I think you need to be gently candid with her asap and explain that you and/or your brother will visit him socially every couple of weeks out of respect for the fact that he was your mum’s OH and made her happy, and that you will be keeping track of the condition of the property as per the terms of the Will, but that you will not be liaising with carers or making arrangements for him.

If she chooses to keep her distance (which is her prerogative) then eventually he will have to move into residential care.

idontlikementhols · 12/04/2023 20:50

Poor man. Elderly, vulnerable, ill, and no one can be bothered with him.

McSlowburn · 12/04/2023 20:57

Tracker1234 · 12/04/2023 15:30

Itss really tricky isnt it? Good on your Mum stating that he stays there until he passes. Some wills leave it very woolly or there isnt a will.

However as a society (tin hat at the ready) we are patting ourselves on the back due to people living so much longer and there is a billion £ industry regarding care for people who cannot take care of themselves. People are living much much longer but what is the quality of life?

Been there I am afraid. That industry charges £££ because they can. The alternative is that you do it.

I think you need to be really clear. The emergency number and contact details are his daughters. She needs to feel the pain of this and make arrangements. You are not the arrangement!

This! It's a complete quagmire but just take a deep breath and take your time to work through what you need to do.

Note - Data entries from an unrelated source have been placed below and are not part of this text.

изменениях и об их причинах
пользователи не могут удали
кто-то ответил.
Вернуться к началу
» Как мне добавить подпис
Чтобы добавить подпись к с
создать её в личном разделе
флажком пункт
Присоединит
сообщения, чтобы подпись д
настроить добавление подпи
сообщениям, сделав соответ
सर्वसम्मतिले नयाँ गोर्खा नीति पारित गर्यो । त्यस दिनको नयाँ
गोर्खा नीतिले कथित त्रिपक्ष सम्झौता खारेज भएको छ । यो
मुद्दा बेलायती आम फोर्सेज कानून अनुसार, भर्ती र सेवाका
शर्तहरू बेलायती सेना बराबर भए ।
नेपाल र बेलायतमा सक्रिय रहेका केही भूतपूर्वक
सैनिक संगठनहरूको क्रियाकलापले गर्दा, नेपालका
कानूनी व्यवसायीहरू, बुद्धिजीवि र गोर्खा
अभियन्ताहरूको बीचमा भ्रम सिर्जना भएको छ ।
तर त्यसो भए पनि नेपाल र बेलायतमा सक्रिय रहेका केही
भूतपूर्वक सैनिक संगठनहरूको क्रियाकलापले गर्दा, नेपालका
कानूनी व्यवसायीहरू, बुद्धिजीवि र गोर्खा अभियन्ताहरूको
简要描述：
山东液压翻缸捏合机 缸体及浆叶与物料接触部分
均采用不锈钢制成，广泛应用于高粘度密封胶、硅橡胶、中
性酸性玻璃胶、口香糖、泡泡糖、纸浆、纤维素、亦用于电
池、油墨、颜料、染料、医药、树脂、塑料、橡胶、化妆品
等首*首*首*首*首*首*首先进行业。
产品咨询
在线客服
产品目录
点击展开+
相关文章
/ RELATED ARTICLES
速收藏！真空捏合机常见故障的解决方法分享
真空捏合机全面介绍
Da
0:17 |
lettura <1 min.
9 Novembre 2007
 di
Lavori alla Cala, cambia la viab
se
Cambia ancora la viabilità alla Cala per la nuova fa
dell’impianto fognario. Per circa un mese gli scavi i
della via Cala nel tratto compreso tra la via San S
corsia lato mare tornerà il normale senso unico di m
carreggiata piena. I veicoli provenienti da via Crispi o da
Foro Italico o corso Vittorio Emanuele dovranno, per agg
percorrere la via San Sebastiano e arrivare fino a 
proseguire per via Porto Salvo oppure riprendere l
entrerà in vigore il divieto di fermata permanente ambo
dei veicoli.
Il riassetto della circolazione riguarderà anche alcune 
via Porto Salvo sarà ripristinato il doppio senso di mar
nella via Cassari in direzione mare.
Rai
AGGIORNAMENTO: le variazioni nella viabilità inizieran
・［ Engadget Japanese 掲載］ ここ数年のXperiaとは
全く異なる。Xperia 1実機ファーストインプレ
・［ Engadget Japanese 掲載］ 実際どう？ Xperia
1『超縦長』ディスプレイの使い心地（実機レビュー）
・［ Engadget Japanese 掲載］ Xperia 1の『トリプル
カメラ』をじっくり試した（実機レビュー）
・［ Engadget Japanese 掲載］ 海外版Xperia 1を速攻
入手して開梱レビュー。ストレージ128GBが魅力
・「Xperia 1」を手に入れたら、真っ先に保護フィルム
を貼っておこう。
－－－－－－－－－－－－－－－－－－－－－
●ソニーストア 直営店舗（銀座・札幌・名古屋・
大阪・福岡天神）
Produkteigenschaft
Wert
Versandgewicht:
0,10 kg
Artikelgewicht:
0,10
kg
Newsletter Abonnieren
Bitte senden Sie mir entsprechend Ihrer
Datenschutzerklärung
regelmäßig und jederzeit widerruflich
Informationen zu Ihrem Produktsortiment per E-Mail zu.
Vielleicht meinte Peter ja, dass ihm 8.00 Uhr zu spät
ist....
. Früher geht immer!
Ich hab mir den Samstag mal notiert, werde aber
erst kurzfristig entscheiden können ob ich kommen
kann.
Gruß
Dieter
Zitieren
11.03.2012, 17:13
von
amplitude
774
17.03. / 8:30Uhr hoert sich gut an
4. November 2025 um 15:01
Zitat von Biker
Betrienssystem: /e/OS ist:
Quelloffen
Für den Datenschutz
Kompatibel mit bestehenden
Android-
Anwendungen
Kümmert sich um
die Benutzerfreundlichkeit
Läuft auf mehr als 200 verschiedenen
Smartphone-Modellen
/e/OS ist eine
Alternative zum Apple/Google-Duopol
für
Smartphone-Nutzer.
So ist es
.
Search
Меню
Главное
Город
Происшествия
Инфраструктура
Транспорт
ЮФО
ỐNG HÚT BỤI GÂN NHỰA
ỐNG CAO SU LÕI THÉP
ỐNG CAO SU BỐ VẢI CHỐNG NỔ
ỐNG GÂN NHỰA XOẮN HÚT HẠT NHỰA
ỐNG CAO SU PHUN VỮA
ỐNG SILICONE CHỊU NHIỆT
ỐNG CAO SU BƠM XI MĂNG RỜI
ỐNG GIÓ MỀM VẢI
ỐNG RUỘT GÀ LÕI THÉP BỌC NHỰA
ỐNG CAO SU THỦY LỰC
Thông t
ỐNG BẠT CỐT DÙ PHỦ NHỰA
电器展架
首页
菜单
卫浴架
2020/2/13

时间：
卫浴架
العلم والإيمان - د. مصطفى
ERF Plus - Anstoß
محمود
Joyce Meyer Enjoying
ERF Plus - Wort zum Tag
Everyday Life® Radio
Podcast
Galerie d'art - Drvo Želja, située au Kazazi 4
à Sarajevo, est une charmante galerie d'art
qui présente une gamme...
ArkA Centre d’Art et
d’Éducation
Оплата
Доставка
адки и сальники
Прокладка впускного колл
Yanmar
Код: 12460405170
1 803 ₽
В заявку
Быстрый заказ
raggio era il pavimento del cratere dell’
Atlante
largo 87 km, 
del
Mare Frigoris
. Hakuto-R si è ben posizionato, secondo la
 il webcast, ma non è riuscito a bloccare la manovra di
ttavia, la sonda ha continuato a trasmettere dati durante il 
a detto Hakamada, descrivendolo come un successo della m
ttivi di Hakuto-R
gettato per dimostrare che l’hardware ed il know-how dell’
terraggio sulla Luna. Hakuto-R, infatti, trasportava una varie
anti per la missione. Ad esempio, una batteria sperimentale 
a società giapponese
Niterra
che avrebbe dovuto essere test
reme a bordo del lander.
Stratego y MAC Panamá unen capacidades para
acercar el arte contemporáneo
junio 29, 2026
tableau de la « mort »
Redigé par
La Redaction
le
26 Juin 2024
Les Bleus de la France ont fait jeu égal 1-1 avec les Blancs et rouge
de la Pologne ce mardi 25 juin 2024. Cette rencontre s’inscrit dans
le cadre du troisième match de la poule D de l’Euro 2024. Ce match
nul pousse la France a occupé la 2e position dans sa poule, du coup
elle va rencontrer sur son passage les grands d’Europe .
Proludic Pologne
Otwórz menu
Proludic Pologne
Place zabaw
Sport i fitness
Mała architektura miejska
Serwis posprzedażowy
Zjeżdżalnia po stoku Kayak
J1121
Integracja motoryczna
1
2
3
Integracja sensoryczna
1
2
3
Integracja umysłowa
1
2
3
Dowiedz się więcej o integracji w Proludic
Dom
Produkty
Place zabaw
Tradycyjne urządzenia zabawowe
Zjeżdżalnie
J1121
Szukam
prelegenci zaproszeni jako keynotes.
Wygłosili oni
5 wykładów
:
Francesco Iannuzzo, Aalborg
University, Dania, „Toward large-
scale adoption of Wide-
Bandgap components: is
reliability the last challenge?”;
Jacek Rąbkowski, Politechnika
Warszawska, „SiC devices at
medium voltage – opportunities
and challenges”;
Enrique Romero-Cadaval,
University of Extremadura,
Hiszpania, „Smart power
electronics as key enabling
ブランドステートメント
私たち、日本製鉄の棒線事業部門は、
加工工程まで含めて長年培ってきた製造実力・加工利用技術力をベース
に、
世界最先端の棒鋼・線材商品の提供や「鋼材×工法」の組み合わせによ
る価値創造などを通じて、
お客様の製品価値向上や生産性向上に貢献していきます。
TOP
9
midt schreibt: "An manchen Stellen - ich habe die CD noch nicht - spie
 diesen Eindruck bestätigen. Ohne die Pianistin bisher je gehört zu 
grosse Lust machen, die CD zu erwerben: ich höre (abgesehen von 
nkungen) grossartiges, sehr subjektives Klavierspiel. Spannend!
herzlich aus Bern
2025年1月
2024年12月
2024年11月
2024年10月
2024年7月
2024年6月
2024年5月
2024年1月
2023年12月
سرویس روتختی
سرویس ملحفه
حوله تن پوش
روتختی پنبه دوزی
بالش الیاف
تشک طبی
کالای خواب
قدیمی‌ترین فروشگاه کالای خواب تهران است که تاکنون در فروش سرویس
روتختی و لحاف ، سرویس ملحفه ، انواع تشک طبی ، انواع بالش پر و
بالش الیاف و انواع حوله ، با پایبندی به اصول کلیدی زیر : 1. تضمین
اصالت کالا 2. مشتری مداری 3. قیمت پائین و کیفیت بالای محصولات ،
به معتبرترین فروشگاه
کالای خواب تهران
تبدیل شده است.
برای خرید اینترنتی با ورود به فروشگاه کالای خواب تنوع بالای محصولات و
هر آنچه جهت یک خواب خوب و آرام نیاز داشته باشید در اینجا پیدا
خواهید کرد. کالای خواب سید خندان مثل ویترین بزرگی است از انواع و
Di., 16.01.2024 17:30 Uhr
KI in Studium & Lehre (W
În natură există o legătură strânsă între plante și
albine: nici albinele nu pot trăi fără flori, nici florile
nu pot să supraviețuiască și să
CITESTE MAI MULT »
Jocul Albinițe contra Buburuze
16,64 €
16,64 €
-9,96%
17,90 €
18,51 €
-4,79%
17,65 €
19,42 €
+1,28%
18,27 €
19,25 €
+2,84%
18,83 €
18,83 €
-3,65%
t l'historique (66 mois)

Good luck.

Am working through similar stress with probate/planning permission before properties can be sold, whilst grieving for the loss of two parents.

I had a really helpful chat with a close friend today who advised me to readjust and just expect complications and be ready. It did really help me stop catastrophising and just start making practical steps forward. Its little steps at this point.

Tracker1234 · 12/04/2023 21:03

Probate is a complete disgrace and I am not sure why it’s not getting more attention. Weeks and weeks of delay. Horrendous forms to fill in and no one seems to care!